Texto del documento -
_ _ _ _ _ _ _

Esto de la lluvia cuando el verano está a punto de estreno no le hace gracia a nadie excepto a quien tiene una huerta con acelgas y lechugas; ni siquiera se alegran los fabricantes de paraguas porque ya no queda ninguno por estos lares y a los ‘chinos’ les da lo mismo vender pamelas que chubasqueros. El caso es que llueve como en febrero, llueve con rabia, con ganas de fastidiar, como en venganza por el exceso de algazara y despendole de los últimos días.
La gente se encierra en casa para no mojarse los bajos de los pantalones y enciende la televisión; esas escenas de temporales, desbordamientos y muertos (lejanos) desde el sofá de la sala y con los pies secos confortan lo mínimo y dejan la sensación de tiempo perdido, tiempo aburrido.
La gente del campo, cuando mira al cielo y ve la que se avecina, no se hace ilusiones, acepta la realidad del tiempo atmosférico como lo que es: inmutable. La gente de ciudad –por el contrario- consulta en Internet (antes había barómetros en la esquinera del salón) el movimiento de los vientos y las nubes en un intento inane de que todo sea un error. Pero no.

_ _ _ _ _ _ _

Registros de datos -
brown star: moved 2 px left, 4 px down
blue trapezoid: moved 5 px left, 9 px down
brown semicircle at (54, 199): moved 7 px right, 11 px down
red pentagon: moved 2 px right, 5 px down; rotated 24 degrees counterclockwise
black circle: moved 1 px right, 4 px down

_ _ _ _ _ _ _

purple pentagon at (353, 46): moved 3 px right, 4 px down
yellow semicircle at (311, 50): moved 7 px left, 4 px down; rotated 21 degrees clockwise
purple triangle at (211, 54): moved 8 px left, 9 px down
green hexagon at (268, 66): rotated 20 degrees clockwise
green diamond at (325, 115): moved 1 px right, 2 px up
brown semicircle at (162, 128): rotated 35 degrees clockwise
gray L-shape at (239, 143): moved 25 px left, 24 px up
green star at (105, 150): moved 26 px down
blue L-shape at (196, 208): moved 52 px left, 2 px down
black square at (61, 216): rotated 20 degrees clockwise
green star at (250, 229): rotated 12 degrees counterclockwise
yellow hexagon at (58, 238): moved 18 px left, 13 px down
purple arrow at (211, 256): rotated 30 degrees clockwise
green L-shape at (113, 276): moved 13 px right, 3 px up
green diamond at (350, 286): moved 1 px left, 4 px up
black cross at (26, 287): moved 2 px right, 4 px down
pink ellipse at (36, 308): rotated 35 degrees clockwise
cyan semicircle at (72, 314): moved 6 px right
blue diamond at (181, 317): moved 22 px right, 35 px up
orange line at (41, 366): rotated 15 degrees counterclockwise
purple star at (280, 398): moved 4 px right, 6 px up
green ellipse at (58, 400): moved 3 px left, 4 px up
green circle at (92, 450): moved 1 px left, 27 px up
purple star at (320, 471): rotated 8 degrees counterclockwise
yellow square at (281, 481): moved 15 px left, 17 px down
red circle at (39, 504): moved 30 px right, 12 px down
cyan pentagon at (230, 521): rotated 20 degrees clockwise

_ _ _ _ _ _ _

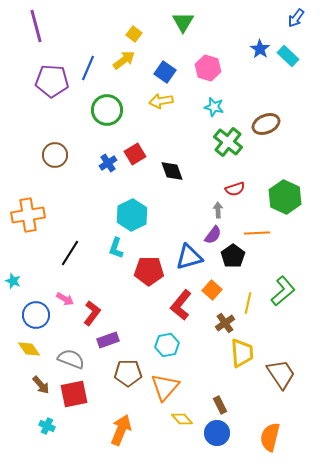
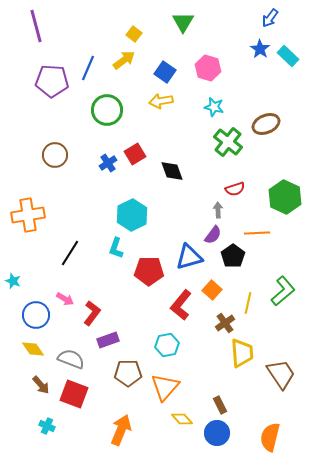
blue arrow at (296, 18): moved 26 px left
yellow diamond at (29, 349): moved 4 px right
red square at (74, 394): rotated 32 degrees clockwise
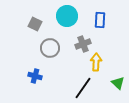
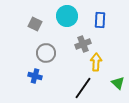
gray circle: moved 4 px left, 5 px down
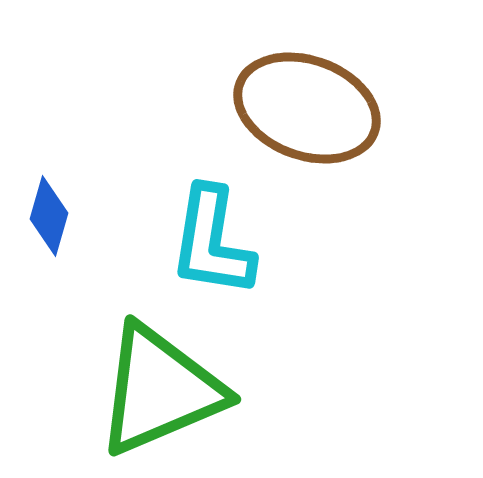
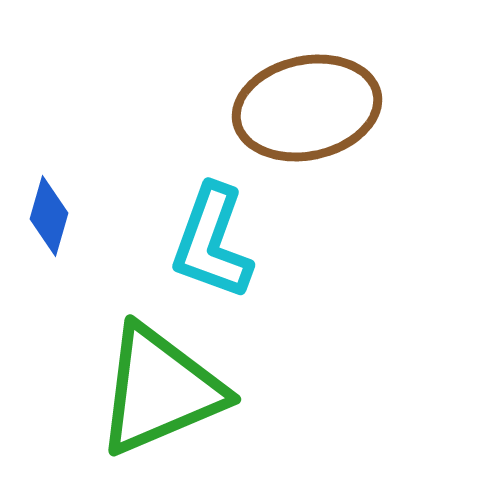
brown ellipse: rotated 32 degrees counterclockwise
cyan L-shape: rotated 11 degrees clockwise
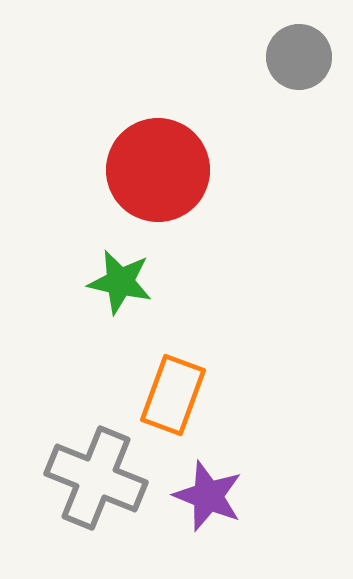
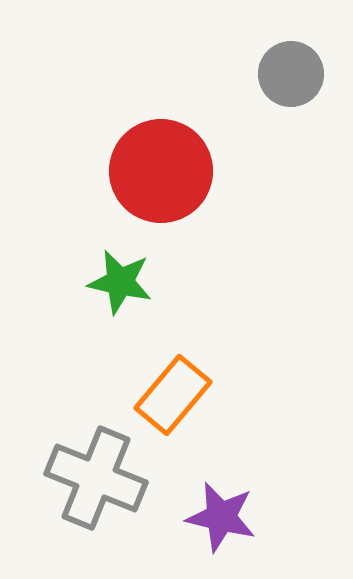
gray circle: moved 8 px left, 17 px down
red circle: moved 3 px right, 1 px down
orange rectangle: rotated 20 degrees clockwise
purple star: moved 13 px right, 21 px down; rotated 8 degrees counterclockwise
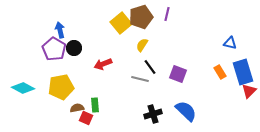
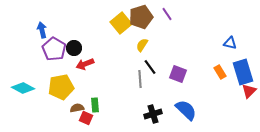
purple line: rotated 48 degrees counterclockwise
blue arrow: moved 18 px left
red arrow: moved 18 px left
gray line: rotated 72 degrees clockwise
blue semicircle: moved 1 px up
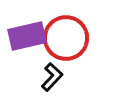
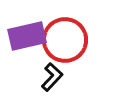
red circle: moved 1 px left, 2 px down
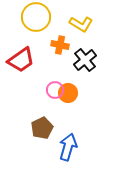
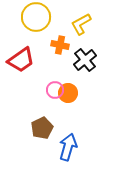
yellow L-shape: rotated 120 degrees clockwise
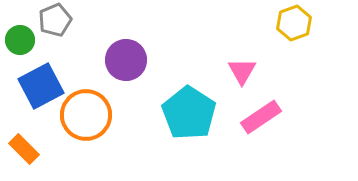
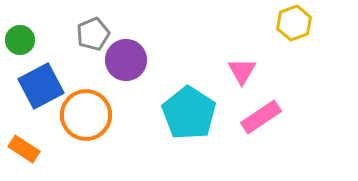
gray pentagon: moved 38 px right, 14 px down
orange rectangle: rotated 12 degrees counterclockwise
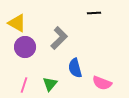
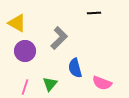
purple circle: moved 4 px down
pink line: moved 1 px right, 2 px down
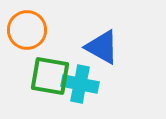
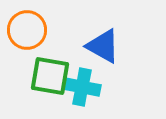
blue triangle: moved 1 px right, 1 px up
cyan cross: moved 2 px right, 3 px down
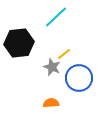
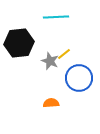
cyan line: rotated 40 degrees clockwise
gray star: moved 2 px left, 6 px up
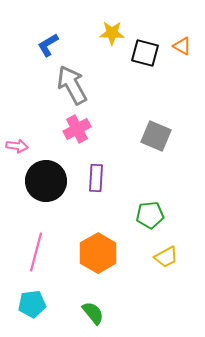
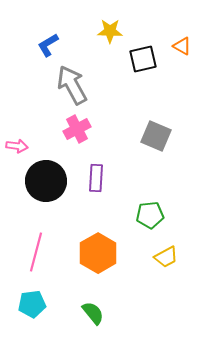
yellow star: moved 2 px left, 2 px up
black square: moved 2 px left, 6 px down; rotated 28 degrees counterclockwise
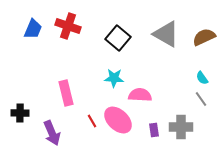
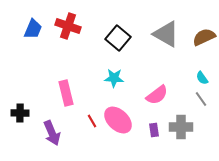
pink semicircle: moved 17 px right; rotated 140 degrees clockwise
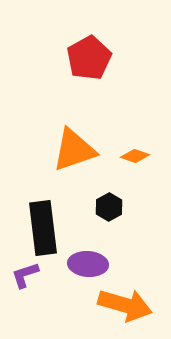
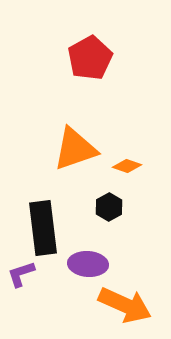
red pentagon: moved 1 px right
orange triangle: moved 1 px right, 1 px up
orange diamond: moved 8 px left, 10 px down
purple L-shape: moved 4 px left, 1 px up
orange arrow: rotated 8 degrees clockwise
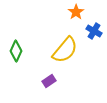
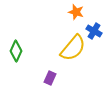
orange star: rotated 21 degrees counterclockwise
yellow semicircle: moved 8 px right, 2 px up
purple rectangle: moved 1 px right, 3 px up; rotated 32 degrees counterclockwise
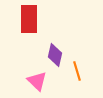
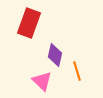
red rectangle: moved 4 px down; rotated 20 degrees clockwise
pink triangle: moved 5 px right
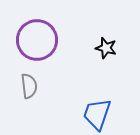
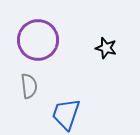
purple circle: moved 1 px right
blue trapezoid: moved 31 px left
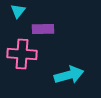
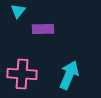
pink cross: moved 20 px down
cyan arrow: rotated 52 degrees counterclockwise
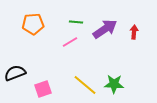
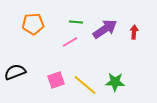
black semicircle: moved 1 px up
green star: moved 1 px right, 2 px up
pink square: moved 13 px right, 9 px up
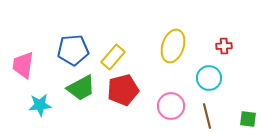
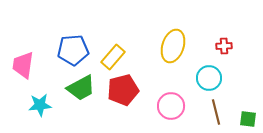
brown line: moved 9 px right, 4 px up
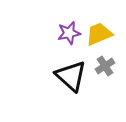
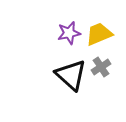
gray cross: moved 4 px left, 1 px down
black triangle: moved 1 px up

_ _ _ _ _ _ _

Ejercicio planteado 1 -
Traduce al inglés esta oración del texto sobre la lluvia: "La gente del campo, cuando mira al cielo y ve la que se avecina, no se hace ilusiones, acepta la realidad del tiempo atmosférico como lo que es: inmutable."
Ejercicio planteado 2 -
Reescribe solo las líneas de los registros que empiezan en la que contiene "brown star: moved 2 px left, 4 px down" y terminan en la que contiene "black circle: moved 1 px right, 4 px down", ambas incluidas. Sustituye "brown" por "orange" y deja todo lo demás sin cambios.

Resultado 1 -
When country people look at the sky and see what is coming, they harbor no illusions; they accept the reality of the weather for what it is: unchangeable.

Resultado 2 -
orange star: moved 2 px left, 4 px down
blue trapezoid: moved 5 px left, 9 px down
orange semicircle at (54, 199): moved 7 px right, 11 px down
red pentagon: moved 2 px right, 5 px down; rotated 24 degrees counterclockwise
black circle: moved 1 px right, 4 px down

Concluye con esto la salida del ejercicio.